This is the first in a series of posts about what to pack for specific destinations. I noticed an unbelievable amount of Google traffic searching for information on what to pack for Morocco, one of my favorite previous trips. Since I never touched on what I packed for Morocco, I decided to write a post about it. Occasionally I’ll revisit this topic for other destinations that require certain types of clothing or gear.
Morocco is a very unique destination. Located in North Africa but still carrying the vibe of the Middle East. Morocco is full of culture, languages, sights, great food, amazing landscapes, and best of all, relatively safe. This makes it a popular destination for independent travelers and backpackers flock to the various areas around the country.
Morocco is not your every day tourist destination though. Being a conservative Islamic republic, you should be mindful of Moroccan’s customs and be respectful in your dress. This means that, despite the often warm temperatures, you should not plan on walking around in shorts and short-sleeved t-shirts. This goes for both men and women.

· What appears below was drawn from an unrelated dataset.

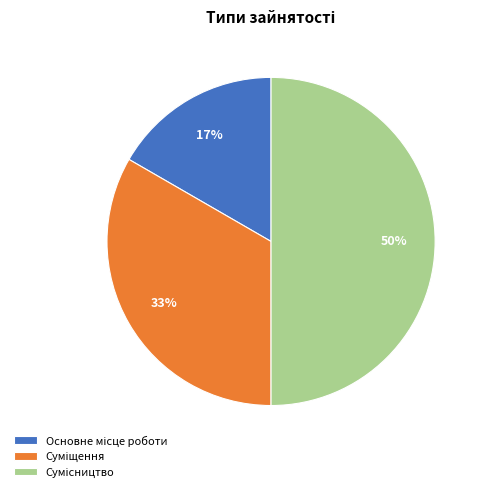

To the nearest percent, what is the difference between the largest and smallest slice percentages?

33%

For men, jeans, khaki’s and cargo pants are acceptable and long sleeved t-shirts, thin jackets, or lightweight casual button-down shirts are recommended.

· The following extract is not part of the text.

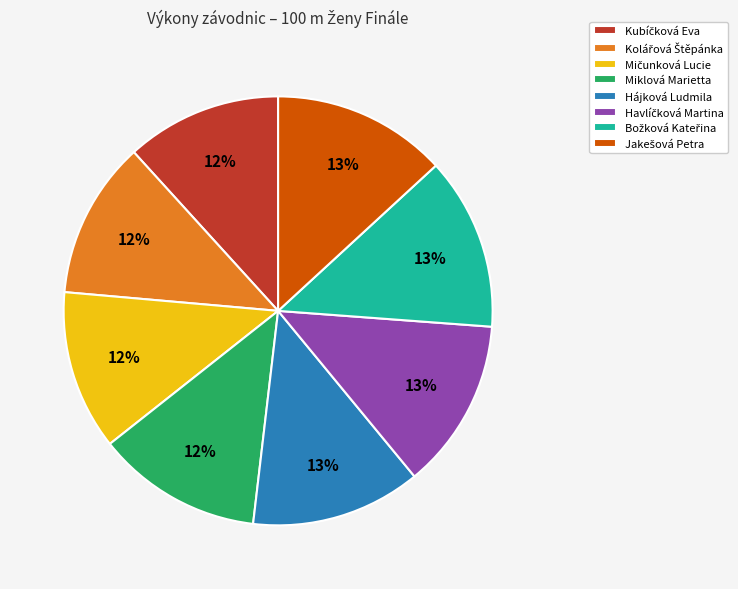

True or false: Hájková Ludmila accounts for 13% of the total.

True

Women can generally follow the above recommendations but just be mindful to not wear tops that expose cleavage or have short sleeves. It may not be considered risque in western culture, but these items are generally unacceptable in Moroccan culture.
Recommended Packing List:
- 4-5 shirts (or blouses) – preferably long sleeved
- 1 jacket or sweater
- 2 pairs of comfortable pants
- swim suit – if you’re visiting the beach
- hat – especially if you’re visiting the desert
- enough socks and underwear
- comfortable sneakers or hiking shoes
- toiletries – don’t go overboard, but shopping for your typical toiletries in Morocco might be difficult
- digital camera – smaller is better
Morocco isn’t particularly dangerous, but places like Tangiers do suffer from slightly more than normal amounts of petty theft. If you are spending time in any medina areas and want to take photographs, a small camera is a better idea. Remember, this is where Moroccan’s live and work and aren’t necessarily tourist areas, despite the popularity of them.